If it were me, I’d let them wonder. Let them wake up to footsteps and not be sure. Let that fracture split their night, their lives.
“You need to leave,” I said. “You need to get out of here. Please, just stop. You almost . . . This place, it was full of gas. Someone could’ve gotten hurt.”
“No, no one was supposed to get hurt. Just—no one was even noticing. You didn’t, even, until the candles. No one was doing anything.”
A chill ran through me. All these invisible lives, hidden just out of sight. Even that night at the party, when she was right there, she remained out of frame, hidden behind shadows and broken glass.
“Did you see what happened that night?” I asked.
She looked at me out of the corner of her eye. Then pressed her lips together. What did she think had happened? Did she, like the police, believe I could’ve been involved in Sadie’s death?
“No. Connor told me to leave. I wasn’t about to hang around after that.”
Had those been the footsteps I’d heard that night in the woods? When I called Sadie’s name? Forgetting how so many of us could move like a ghost, undetected and invisible—as we were taught to do.
Still, it was her word. Her word that she’d left the party, gone back home. I stared at her face, trying to see—
The sound of a car engine in the distance pulled my focus. I peered down the road but couldn’t see past the trees.
“Faith, let’s go back to your place.” I pulled her by the sleeve, trying to get her to stand, but she was staring at my hand, clenched in the fabric of her shirt. “The police have been keeping an eye on the house across the street.” I nodded toward the Blue Robin. I wondered if it was the detective even now. If he would find us here and know.

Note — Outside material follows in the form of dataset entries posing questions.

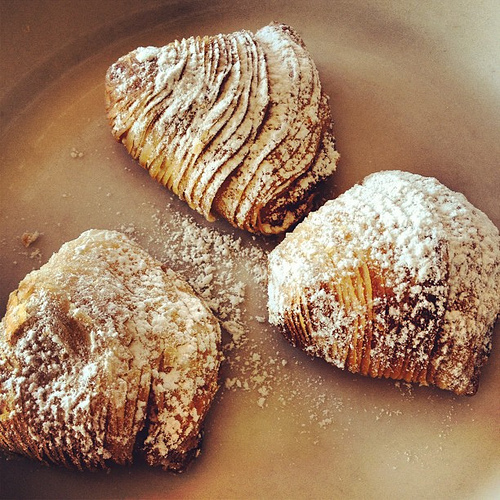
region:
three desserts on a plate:
[4, 19, 498, 483]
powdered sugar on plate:
[238, 348, 281, 409]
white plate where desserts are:
[224, 444, 478, 496]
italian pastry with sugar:
[99, 15, 346, 239]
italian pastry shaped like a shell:
[9, 220, 229, 487]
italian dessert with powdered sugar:
[266, 152, 498, 413]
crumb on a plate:
[19, 226, 45, 251]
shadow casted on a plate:
[5, 461, 201, 498]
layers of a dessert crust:
[334, 275, 379, 300]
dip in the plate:
[12, 55, 79, 112]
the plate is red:
[219, 407, 251, 439]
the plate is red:
[273, 454, 363, 498]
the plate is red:
[279, 390, 350, 481]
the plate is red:
[260, 412, 312, 459]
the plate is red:
[295, 422, 330, 457]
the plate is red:
[316, 457, 364, 494]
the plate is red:
[277, 410, 337, 458]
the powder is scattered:
[85, 153, 271, 453]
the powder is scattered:
[141, 136, 239, 398]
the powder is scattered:
[123, 196, 310, 408]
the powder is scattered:
[103, 148, 208, 306]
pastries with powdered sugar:
[86, 26, 373, 246]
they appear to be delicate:
[104, 30, 366, 238]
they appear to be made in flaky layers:
[243, 154, 494, 425]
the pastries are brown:
[275, 176, 499, 400]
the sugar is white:
[333, 161, 477, 318]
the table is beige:
[274, 404, 491, 476]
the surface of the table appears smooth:
[267, 406, 436, 463]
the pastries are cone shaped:
[103, 20, 345, 245]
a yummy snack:
[19, 226, 232, 493]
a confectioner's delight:
[96, 22, 338, 241]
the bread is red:
[296, 170, 411, 318]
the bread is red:
[337, 227, 422, 362]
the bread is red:
[86, 341, 167, 423]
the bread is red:
[60, 275, 230, 482]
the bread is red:
[86, 380, 183, 458]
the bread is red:
[102, 308, 214, 446]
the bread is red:
[43, 264, 144, 344]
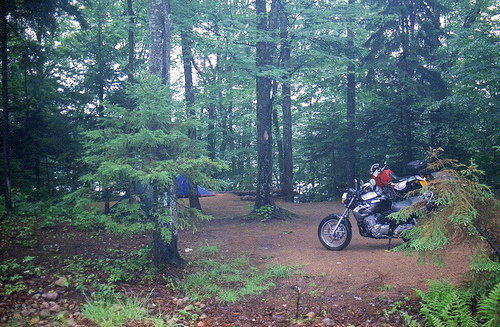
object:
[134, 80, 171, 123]
leaves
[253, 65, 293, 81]
leaves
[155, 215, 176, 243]
leaves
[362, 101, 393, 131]
leaves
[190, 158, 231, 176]
leaves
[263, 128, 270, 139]
bark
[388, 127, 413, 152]
ground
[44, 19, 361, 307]
scene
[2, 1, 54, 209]
trees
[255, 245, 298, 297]
ground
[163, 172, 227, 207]
blue tent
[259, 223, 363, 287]
ground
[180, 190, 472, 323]
ground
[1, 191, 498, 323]
ground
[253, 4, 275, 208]
trunk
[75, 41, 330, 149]
forest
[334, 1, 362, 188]
trees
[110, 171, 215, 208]
tent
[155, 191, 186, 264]
woods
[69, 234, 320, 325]
grass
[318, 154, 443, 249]
bike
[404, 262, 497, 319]
ferns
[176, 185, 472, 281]
bare earth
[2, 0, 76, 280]
trees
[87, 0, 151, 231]
trees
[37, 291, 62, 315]
stones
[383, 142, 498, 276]
plant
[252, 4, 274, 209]
tree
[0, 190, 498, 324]
sand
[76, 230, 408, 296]
ground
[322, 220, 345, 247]
part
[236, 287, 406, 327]
part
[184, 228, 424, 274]
patch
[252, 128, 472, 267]
beautiful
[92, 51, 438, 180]
sky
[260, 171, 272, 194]
moss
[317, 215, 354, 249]
front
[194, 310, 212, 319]
pebbles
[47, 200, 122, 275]
apart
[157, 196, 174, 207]
grey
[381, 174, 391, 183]
color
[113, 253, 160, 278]
apart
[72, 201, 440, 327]
color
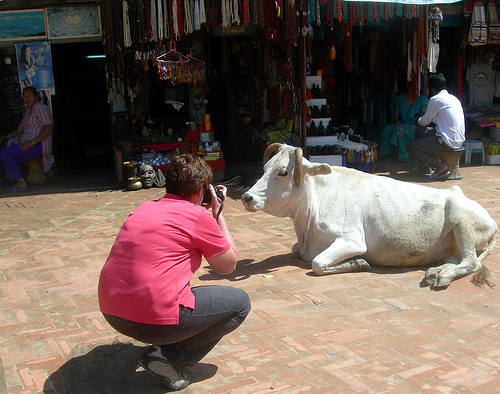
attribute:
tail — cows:
[455, 237, 499, 297]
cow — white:
[233, 124, 494, 297]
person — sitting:
[399, 68, 499, 186]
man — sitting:
[392, 52, 485, 197]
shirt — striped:
[10, 100, 57, 147]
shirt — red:
[92, 191, 233, 327]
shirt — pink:
[118, 157, 247, 357]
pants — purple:
[103, 270, 263, 387]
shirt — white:
[415, 83, 470, 143]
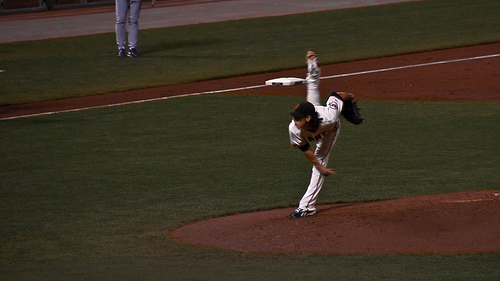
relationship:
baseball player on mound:
[285, 49, 366, 218] [171, 191, 500, 259]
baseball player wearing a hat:
[285, 49, 366, 218] [288, 101, 315, 117]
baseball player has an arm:
[285, 49, 366, 218] [287, 125, 336, 176]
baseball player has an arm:
[285, 49, 366, 218] [327, 88, 359, 119]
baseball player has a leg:
[285, 49, 366, 218] [289, 135, 342, 216]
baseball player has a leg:
[285, 49, 366, 218] [305, 48, 321, 109]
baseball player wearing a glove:
[285, 49, 366, 218] [342, 100, 365, 124]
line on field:
[0, 51, 500, 128] [0, 0, 497, 280]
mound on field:
[171, 191, 500, 259] [0, 0, 497, 280]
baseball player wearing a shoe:
[285, 49, 366, 218] [292, 209, 317, 217]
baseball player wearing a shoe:
[285, 49, 366, 218] [307, 49, 318, 76]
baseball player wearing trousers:
[285, 49, 366, 218] [297, 129, 340, 210]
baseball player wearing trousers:
[285, 49, 366, 218] [308, 75, 321, 104]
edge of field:
[1, 6, 395, 41] [0, 0, 497, 280]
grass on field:
[1, 94, 497, 200] [0, 0, 497, 280]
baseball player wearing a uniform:
[285, 49, 366, 218] [286, 72, 344, 206]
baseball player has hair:
[285, 49, 366, 218] [310, 109, 322, 130]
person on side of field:
[111, 1, 141, 58] [0, 0, 497, 280]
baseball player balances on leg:
[285, 49, 366, 218] [289, 135, 342, 216]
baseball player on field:
[285, 49, 366, 218] [0, 0, 497, 280]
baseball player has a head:
[285, 49, 366, 218] [288, 102, 324, 129]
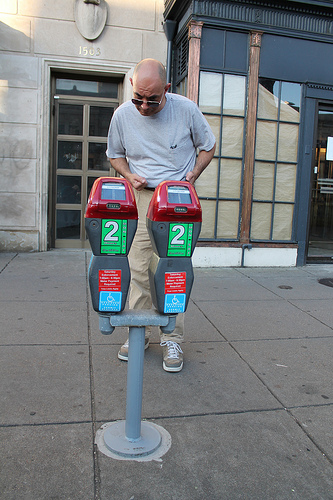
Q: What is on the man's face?
A: Sunglasses.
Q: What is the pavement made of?
A: Concrete.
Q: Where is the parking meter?
A: On the sidewalk.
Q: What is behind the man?
A: The building.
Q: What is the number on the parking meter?
A: 2.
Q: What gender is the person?
A: Male.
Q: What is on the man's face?
A: Sunglasses.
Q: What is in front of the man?
A: Parking meter.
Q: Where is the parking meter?
A: On the sidewalk.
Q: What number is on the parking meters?
A: 2.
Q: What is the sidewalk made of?
A: Concrete.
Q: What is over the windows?
A: Paper.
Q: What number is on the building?
A: 1563.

She stood then, her gaze following mine down the road. “I don’t see anyone,” she said.
“Still. We need to go.”
We walked quietly, side by side, around the side of the Blue Robin, back through the path of trees, like two friends. To anyone else, it probably looked like a friendly hike. I waited until we were out of view of the Blue Robin, until I was sure we were alone again, to ask. I kept my voice low. “None of this—the candles, the damage—it’s not about Sadie?”
She stopped walking for a second before continuing. “Sadie? No. No. You thought I could hurt her?”
Could she? I closed my eyes and shook my head, but that was a lie, and she knew it. Anyone could do it. That wasn’t the question here. “If I was going to hurt someone,” she said, not breaking stride, “she would be the last Loman on my list.”